→ **Material to process**:
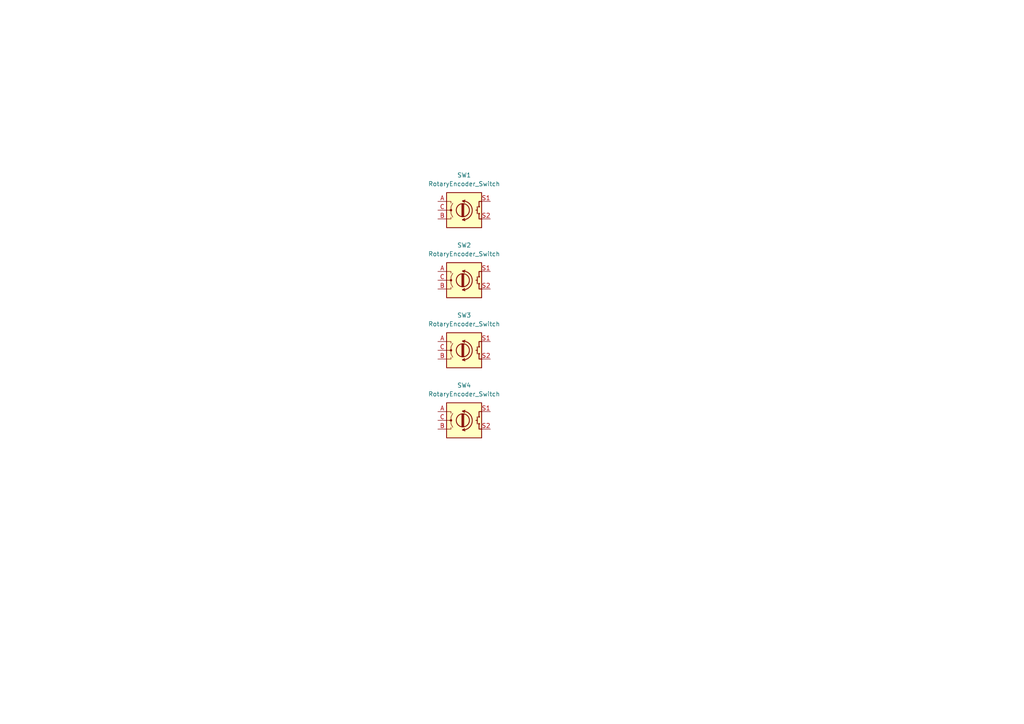
<source format=kicad_sch>
(kicad_sch (version 20211123) (generator eeschema)

  (uuid 9f445028-a7f3-40bc-89ac-fd95345faeda)

  (paper "A4")

  


  (symbol (lib_id "Device:RotaryEncoder_Switch") (at 134.62 101.6 0) (unit 1)
    (in_bom yes) (on_board yes) (fields_autoplaced)
    (uuid 6ca94c73-7207-4760-b61f-560d90e8e5e7)
    (property "Reference" "SW3" (id 0) (at 134.62 91.44 0))
    (property "Value" "RotaryEncoder_Switch" (id 1) (at 134.62 93.98 0))
    (property "Footprint" "Rotary_Encoder:RotaryEncoder_Alps_EC12E-Switch_Vertical_H20mm_CircularMountingHoles" (id 2) (at 130.81 97.536 0)
      (effects (font (size 1.27 1.27)) hide)
    )
    (property "Datasheet" "~" (id 3) (at 134.62 94.996 0)
      (effects (font (size 1.27 1.27)) hide)
    )
    (pin "A" (uuid 1b7b0ea5-ed5f-44c0-9ea2-adfe092bb493))
    (pin "B" (uuid c2e08b2e-f26b-4980-b1c9-96cc55bf068b))
    (pin "C" (uuid 2d2d4257-7ac2-44e5-af9d-00779cc19714))
    (pin "S1" (uuid 26435939-a4be-4ab3-9154-e8260be63b4b))
    (pin "S2" (uuid 78f8cda9-3a68-4cf9-a342-7689c19fa65a))
  )

  (symbol (lib_id "Device:RotaryEncoder_Switch") (at 134.62 81.28 0) (unit 1)
    (in_bom yes) (on_board yes) (fields_autoplaced)
    (uuid 754a6521-0a35-4a0b-9fcb-bfa73160c3dd)
    (property "Reference" "SW2" (id 0) (at 134.62 71.12 0))
    (property "Value" "RotaryEncoder_Switch" (id 1) (at 134.62 73.66 0))
    (property "Footprint" "Rotary_Encoder:RotaryEncoder_Alps_EC12E-Switch_Vertical_H20mm_CircularMountingHoles" (id 2) (at 130.81 77.216 0)
      (effects (font (size 1.27 1.27)) hide)
    )
    (property "Datasheet" "~" (id 3) (at 134.62 74.676 0)
      (effects (font (size 1.27 1.27)) hide)
    )
    (pin "A" (uuid 3658d737-c648-4d8d-a526-02ee01ad1a95))
    (pin "B" (uuid a452ef58-4ccf-45a6-b62c-428e9b60768d))
    (pin "C" (uuid b370c7e5-0e2d-4ce3-9ec6-5c80eaa2e698))
    (pin "S1" (uuid 4e2ee2bb-91eb-4b85-aca3-05fd1cdc1a37))
    (pin "S2" (uuid c3fe3aea-8bb6-458d-8e2e-7ccfc852e210))
  )

  (symbol (lib_id "Device:RotaryEncoder_Switch") (at 134.62 60.96 0) (unit 1)
    (in_bom yes) (on_board yes) (fields_autoplaced)
    (uuid e8623abf-7e27-47b7-b38f-546ec7d58d60)
    (property "Reference" "SW1" (id 0) (at 134.62 50.8 0))
    (property "Value" "RotaryEncoder_Switch" (id 1) (at 134.62 53.34 0))
    (property "Footprint" "Rotary_Encoder:RotaryEncoder_Alps_EC12E-Switch_Vertical_H20mm_CircularMountingHoles" (id 2) (at 130.81 56.896 0)
      (effects (font (size 1.27 1.27)) hide)
    )
    (property "Datasheet" "~" (id 3) (at 134.62 54.356 0)
      (effects (font (size 1.27 1.27)) hide)
    )
    (pin "A" (uuid 7320364c-6da5-4256-86cb-f43dee0a0273))
    (pin "B" (uuid fcf5d8cb-e68b-4ba1-920a-e9e63e59f934))
    (pin "C" (uuid f413d3d9-51b1-443d-8e26-b9d408bfb4cd))
    (pin "S1" (uuid 80174a63-c6c1-46b2-90e1-5d808646b5b0))
    (pin "S2" (uuid 327c1950-2157-4e2a-813c-4cb77df205a3))
  )

  (symbol (lib_id "Device:RotaryEncoder_Switch") (at 134.62 121.92 0) (unit 1)
    (in_bom yes) (on_board yes) (fields_autoplaced)
    (uuid ff6901e8-f612-4bf0-b138-d434dc66914e)
    (property "Reference" "SW4" (id 0) (at 134.62 111.76 0))
    (property "Value" "RotaryEncoder_Switch" (id 1) (at 134.62 114.3 0))
    (property "Footprint" "Rotary_Encoder:RotaryEncoder_Alps_EC12E-Switch_Vertical_H20mm_CircularMountingHoles" (id 2) (at 130.81 117.856 0)
      (effects (font (size 1.27 1.27)) hide)
    )
    (property "Datasheet" "~" (id 3) (at 134.62 115.316 0)
      (effects (font (size 1.27 1.27)) hide)
    )
    (pin "A" (uuid 7d568105-e54a-4d95-89cd-2518131c3873))
    (pin "B" (uuid 0d710704-f454-435e-bd3d-e82c1b6c47a8))
    (pin "C" (uuid 3c01317c-1780-463b-a563-254282e2f40b))
    (pin "S1" (uuid c629e43e-1f6e-48fb-bb46-efdf4355291a))
    (pin "S2" (uuid b1f52660-d964-4ca0-889e-9ae334f6f236))
  )

  (sheet_instances
    (path "/" (page "1"))
  )

  (symbol_instances
    (path "/e8623abf-7e27-47b7-b38f-546ec7d58d60"
      (reference "SW1") (unit 1) (value "RotaryEncoder_Switch") (footprint "Rotary_Encoder:RotaryEncoder_Alps_EC12E-Switch_Vertical_H20mm_CircularMountingHoles")
    )
    (path "/754a6521-0a35-4a0b-9fcb-bfa73160c3dd"
      (reference "SW2") (unit 1) (value "RotaryEncoder_Switch") (footprint "Rotary_Encoder:RotaryEncoder_Alps_EC12E-Switch_Vertical_H20mm_CircularMountingHoles")
    )
    (path "/6ca94c73-7207-4760-b61f-560d90e8e5e7"
      (reference "SW3") (unit 1) (value "RotaryEncoder_Switch") (footprint "Rotary_Encoder:RotaryEncoder_Alps_EC12E-Switch_Vertical_H20mm_CircularMountingHoles")
    )
    (path "/ff6901e8-f612-4bf0-b138-d434dc66914e"
      (reference "SW4") (unit 1) (value "RotaryEncoder_Switch") (footprint "Rotary_Encoder:RotaryEncoder_Alps_EC12E-Switch_Vertical_H20mm_CircularMountingHoles")
    )
  )
)

</source>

→ **Task details**:
The lines above that hold the word "Device" are the ones to copy.

→ **Result of this exercise**:
  (symbol (lib_id "Device:RotaryEncoder_Switch") (at 134.62 101.6 0) (unit 1)
  (symbol (lib_id "Device:RotaryEncoder_Switch") (at 134.62 81.28 0) (unit 1)
  (symbol (lib_id "Device:RotaryEncoder_Switch") (at 134.62 60.96 0) (unit 1)
  (symbol (lib_id "Device:RotaryEncoder_Switch") (at 134.62 121.92 0) (unit 1)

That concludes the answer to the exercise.